MORE Q & A ABOUT WRITING
[Expanded from the comments field of the last post about writing, with additional questions posed by Evil Monkey...]
Question from Ben in the Gong
I tend to jot down lots of short, random ideas that come to me. Stuff like sentence fragments, names of people, bits of dreams. Do you let stuff like this creep into your work, or do you file it away for use another day?
Answer
Thanks for the question. It depends. When I'm writing a short story, there are quite specific things I need to pull out of the real world, so in those cases whatever I jot down--dreams, little stray thoughts--may or may not make it into whatever story I'm working on at the time. However, when I'm working on a novel, it's totally different. A novel is generous enough and all-encompassing enough that every little scrap that comes to me, for the most part, goes into the novel. Now, it could just be that as I get deeper and deeper into a novel, over months and months, that I tend to become receptive to the things I need and block out or ignore those things I don't need. But to me, it feels as if I'm magnetic and everything inspirational in the world is also magnetic and is sticking to me.
Question from Erasmus
When you have all of these ideas bubbling in your noggin and you decide to use one of them for your story, what steps to you take to get your thoughts onto paper? Do you start with a few phrases representing the story and then branch off into an outline? Do you do brief character sketches to bring your characters into focus? Or do you perhaps just take the story idea that you have and start writing and then revise revise revise and revise the hell out of it?
Answer [revised from comments field version]

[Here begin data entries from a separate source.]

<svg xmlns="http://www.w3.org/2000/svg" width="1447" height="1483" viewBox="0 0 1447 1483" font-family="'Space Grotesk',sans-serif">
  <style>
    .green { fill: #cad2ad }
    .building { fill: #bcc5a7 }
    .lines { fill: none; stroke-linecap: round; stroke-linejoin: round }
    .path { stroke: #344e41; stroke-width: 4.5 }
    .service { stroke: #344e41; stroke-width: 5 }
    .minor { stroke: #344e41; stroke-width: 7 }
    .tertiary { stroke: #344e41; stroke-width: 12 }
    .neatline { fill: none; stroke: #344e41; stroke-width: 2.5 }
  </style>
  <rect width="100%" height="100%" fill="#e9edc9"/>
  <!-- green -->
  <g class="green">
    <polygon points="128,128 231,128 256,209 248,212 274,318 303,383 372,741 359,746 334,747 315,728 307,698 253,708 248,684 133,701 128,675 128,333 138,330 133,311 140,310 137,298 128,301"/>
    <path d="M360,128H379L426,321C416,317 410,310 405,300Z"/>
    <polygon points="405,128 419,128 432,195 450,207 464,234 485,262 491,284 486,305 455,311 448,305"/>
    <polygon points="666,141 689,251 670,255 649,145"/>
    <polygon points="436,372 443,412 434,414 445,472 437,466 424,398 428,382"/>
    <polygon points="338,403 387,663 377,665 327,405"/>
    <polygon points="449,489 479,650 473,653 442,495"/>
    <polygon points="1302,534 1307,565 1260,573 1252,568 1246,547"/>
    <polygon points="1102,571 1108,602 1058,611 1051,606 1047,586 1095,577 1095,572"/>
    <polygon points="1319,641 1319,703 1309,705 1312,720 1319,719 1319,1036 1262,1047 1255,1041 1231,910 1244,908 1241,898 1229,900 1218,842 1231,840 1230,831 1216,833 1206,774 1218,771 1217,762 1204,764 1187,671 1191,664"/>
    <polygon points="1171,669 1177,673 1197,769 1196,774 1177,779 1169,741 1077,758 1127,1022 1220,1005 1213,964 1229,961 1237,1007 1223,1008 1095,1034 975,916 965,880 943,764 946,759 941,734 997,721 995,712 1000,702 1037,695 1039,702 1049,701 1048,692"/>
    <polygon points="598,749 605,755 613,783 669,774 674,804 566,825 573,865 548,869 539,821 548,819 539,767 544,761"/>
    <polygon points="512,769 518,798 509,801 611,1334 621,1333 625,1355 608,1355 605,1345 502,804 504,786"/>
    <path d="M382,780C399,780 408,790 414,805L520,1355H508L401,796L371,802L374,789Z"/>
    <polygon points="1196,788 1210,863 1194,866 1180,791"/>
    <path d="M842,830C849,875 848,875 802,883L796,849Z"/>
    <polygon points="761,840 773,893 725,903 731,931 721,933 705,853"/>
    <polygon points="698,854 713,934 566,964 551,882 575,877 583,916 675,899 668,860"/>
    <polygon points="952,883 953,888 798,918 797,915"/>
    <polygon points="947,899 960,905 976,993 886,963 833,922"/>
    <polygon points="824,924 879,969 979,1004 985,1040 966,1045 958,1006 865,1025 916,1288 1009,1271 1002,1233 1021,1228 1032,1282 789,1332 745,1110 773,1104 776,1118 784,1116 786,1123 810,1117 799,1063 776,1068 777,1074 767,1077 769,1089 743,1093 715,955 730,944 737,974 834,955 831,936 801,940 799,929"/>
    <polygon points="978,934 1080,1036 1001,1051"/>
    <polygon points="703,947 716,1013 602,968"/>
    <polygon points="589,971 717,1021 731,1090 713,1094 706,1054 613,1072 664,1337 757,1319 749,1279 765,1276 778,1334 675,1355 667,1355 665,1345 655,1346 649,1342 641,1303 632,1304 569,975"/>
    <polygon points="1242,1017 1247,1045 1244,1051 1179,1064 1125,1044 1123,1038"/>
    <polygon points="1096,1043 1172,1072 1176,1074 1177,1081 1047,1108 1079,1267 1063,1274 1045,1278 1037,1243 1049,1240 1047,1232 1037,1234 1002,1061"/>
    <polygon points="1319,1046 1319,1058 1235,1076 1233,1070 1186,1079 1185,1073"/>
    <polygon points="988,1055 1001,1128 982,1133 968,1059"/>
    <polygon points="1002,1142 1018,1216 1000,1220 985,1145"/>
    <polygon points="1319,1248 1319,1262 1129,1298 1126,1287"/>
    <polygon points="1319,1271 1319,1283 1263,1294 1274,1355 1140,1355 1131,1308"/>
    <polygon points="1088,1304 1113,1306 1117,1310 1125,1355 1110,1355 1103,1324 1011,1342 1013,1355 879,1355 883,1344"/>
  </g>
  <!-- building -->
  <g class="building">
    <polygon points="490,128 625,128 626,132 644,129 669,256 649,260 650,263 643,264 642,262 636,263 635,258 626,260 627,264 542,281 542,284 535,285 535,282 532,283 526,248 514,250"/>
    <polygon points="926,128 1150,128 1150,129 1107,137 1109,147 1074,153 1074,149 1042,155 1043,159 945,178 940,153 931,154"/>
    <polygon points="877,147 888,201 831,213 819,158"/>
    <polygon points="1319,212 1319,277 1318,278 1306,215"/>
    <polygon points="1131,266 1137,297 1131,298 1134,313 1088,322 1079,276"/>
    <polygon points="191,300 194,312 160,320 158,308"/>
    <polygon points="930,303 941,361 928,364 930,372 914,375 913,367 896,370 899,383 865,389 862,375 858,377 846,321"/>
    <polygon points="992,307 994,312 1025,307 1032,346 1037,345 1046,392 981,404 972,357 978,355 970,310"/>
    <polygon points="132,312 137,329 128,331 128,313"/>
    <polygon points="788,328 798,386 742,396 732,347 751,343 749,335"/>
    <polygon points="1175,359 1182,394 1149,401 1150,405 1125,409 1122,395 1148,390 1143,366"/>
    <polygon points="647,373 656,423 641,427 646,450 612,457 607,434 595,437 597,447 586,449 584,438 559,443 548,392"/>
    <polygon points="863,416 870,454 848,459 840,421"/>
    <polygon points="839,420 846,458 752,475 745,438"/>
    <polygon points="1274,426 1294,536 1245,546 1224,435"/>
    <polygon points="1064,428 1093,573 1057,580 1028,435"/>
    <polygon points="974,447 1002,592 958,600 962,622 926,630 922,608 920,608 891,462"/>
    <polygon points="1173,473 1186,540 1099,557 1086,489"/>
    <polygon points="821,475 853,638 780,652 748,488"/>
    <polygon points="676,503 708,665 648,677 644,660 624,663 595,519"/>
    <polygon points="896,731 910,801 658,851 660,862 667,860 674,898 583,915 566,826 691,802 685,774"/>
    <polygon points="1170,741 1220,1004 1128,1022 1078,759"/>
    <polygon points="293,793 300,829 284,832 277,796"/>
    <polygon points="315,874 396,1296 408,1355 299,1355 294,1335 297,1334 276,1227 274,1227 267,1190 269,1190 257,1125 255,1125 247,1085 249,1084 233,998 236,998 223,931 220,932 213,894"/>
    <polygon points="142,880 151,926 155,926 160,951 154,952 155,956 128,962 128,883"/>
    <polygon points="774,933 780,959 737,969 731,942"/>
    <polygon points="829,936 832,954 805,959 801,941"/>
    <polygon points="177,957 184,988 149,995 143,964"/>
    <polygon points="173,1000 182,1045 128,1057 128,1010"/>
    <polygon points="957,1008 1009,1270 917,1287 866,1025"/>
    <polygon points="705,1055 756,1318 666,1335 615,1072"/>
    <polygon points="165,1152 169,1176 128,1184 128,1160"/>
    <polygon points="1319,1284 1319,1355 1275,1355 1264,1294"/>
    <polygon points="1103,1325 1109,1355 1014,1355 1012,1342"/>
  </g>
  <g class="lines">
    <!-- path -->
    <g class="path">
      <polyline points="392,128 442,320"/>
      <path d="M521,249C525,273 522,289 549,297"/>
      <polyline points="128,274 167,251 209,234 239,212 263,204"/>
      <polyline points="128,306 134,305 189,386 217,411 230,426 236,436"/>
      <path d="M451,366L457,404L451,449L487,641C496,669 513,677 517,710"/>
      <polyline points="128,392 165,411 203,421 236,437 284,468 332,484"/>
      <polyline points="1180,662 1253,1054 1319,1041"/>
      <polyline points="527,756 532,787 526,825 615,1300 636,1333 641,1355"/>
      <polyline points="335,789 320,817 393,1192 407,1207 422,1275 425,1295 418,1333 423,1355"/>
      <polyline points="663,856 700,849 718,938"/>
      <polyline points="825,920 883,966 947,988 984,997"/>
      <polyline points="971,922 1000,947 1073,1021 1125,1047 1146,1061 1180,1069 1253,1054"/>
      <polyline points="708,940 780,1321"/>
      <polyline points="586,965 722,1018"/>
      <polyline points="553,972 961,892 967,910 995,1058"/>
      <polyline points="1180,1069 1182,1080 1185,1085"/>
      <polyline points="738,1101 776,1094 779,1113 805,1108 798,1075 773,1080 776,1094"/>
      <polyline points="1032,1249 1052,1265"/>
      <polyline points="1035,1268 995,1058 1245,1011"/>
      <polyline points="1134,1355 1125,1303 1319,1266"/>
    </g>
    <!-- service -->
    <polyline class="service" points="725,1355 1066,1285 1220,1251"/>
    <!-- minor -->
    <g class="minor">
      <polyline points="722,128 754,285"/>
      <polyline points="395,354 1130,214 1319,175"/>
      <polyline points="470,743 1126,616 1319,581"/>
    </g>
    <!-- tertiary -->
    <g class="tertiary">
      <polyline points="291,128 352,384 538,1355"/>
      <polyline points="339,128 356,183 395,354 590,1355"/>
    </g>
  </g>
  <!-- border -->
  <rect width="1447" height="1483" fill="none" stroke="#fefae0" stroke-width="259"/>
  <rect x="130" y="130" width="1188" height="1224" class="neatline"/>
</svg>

I generally do not start to write a story until after much thought and until I have a clear vision of the ending. I have to work out who the character is in my head, too, before I set pen to paper. During this process, I do write down little fragments in a notebook as they come to me. But the fragments might not all relate to the same story, once I sit down and look at them, so I'll need to separate them out at some point. If the gestation period has gone on for a long time, I'll have literally hundreds of little notes--descriptions, plot points, character revelations. So, in those cases, when I'm about to sit down to write the story, I will first put each separate fragment on a different notecard. Then I will order the notecards as those fragments would fall in the story. Depending on the story, I will then sit down to write the story with the notecards in hand, inserting each fragment as I go. Or, if I am worried about losing the spontaneity of the rough draft, I will briefly review the notecards ahead of time, then set them aside and just write the rough draft without them. After I've written the rough draft, then I'll go over it with notecards in hand and if I left anything out, I'll insert it. Sometimes I'll find something I thought was relevant from the notecards actually isn't, and it gets cut. In that case, I put the fragment in my notecard filing system for later use. Everything eventually gets used in something.
Question from Evil Monkey
What's the most important advice you could give a beginning or intermediate writer?
Answer
Pay attention to specific detail--and by specific detail, I mean using all five senses. The building blocks of all good fiction start with use of specific detail, which tends to annihilate cliche. This doesn't mean that I think all stories should overwhelmingly consist of descriptions. It means that specific detail should be deployed as appropriate. Sometimes that means a few paragraphs at a time, sometimes that means a single sentence or phrase that perfectly conveys a character trait, a setting, etc. The amount of description and how it is deployed depends entirely on what kind of writer you are. But the biggest defect I see in beginner fiction is the inability to accurately describe the world and distill that description effectively in fiction. Every single person, thing, and place in this world is unique. Even one Burger King is not exactly the same kind of place as another Burger King. Every mall is different. Every table in a restaurant is different in some minute but discernable way. When we find the way to render the perfect detail for the situation or character, we get very close to understanding our world on the micro level. Whether it is a mannerism observed in a crowded mall and airlifted in to the exact point in the story where it can be used, or a description of setting taken from real life and then distilled through the imagination into something that still relates something essential about the psychological truth of the original real-world place, you are interacting with our world and the people in it. This is a life-long attempt to reject cliche and replace it with a truth about the world. We don't always succeed, but we should always try. Because, at base, everything we write is still about our world, whether transformed or mutated into something that seems unfamiliar.
When teaching new writers, I always recommend they do word sketches to improve their ability to render specific detail. Go out to a public park and sit there with a notepad and try to capture the essence of the place in your word sketch. Try to get to the core of what makes what you're looking at unique. Do the same with people walking by. Get to the core of them through observation, discarding anything that doesn't seem true or relevant.